··· Listed records ···

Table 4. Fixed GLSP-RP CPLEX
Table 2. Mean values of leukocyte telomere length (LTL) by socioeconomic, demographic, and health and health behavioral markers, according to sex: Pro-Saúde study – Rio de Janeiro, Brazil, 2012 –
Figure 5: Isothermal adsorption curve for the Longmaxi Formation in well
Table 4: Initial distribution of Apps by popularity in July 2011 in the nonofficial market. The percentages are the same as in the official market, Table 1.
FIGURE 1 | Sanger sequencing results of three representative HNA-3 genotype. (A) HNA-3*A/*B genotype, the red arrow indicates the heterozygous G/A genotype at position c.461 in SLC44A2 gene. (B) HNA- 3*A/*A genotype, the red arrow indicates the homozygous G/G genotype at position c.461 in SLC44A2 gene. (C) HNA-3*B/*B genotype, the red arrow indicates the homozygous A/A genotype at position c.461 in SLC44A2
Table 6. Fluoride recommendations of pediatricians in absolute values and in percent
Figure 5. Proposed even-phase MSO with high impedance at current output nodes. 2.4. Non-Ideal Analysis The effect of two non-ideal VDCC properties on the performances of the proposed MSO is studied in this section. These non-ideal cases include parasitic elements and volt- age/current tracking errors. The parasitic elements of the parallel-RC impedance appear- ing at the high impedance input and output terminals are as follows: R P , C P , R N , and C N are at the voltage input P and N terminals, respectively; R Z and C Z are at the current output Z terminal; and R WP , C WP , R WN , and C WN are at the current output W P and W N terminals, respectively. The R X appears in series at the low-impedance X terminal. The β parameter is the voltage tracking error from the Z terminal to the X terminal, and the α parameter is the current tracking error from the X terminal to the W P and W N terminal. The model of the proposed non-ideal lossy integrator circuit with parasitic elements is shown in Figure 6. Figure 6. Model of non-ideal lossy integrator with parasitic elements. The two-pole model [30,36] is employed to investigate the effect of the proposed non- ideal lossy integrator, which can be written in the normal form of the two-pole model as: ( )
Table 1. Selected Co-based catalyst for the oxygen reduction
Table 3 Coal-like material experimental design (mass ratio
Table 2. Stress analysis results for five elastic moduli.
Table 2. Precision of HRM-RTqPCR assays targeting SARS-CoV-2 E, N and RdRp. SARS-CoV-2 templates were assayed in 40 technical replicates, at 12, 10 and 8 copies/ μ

···

- [Action item] Every entry is to be repeated precisely as it stands.

- [Answer]
Table 4. Fixed GLSP-RP CPLEX
Table 2. Mean values of leukocyte telomere length (LTL) by socioeconomic, demographic, and health and health behavioral markers, according to sex: Pro-Saúde study – Rio de Janeiro, Brazil, 2012 –
Figure 5: Isothermal adsorption curve for the Longmaxi Formation in well
Table 4: Initial distribution of Apps by popularity in July 2011 in the nonofficial market. The percentages are the same as in the official market, Table 1.
FIGURE 1 | Sanger sequencing results of three representative HNA-3 genotype. (A) HNA-3*A/*B genotype, the red arrow indicates the heterozygous G/A genotype at position c.461 in SLC44A2 gene. (B) HNA- 3*A/*A genotype, the red arrow indicates the homozygous G/G genotype at position c.461 in SLC44A2 gene. (C) HNA-3*B/*B genotype, the red arrow indicates the homozygous A/A genotype at position c.461 in SLC44A2
Table 6. Fluoride recommendations of pediatricians in absolute values and in percent
Figure 5. Proposed even-phase MSO with high impedance at current output nodes. 2.4. Non-Ideal Analysis The effect of two non-ideal VDCC properties on the performances of the proposed MSO is studied in this section. These non-ideal cases include parasitic elements and volt- age/current tracking errors. The parasitic elements of the parallel-RC impedance appear- ing at the high impedance input and output terminals are as follows: R P , C P , R N , and C N are at the voltage input P and N terminals, respectively; R Z and C Z are at the current output Z terminal; and R WP , C WP , R WN , and C WN are at the current output W P and W N terminals, respectively. The R X appears in series at the low-impedance X terminal. The β parameter is the voltage tracking error from the Z terminal to the X terminal, and the α parameter is the current tracking error from the X terminal to the W P and W N terminal. The model of the proposed non-ideal lossy integrator circuit with parasitic elements is shown in Figure 6. Figure 6. Model of non-ideal lossy integrator with parasitic elements. The two-pole model [30,36] is employed to investigate the effect of the proposed non- ideal lossy integrator, which can be written in the normal form of the two-pole model as: ( )
Table 1. Selected Co-based catalyst for the oxygen reduction
Table 3 Coal-like material experimental design (mass ratio
Table 2. Stress analysis results for five elastic moduli.
Table 2. Precision of HRM-RTqPCR assays targeting SARS-CoV-2 E, N and RdRp. SARS-CoV-2 templates were assayed in 40 technical replicates, at 12, 10 and 8 copies/ μ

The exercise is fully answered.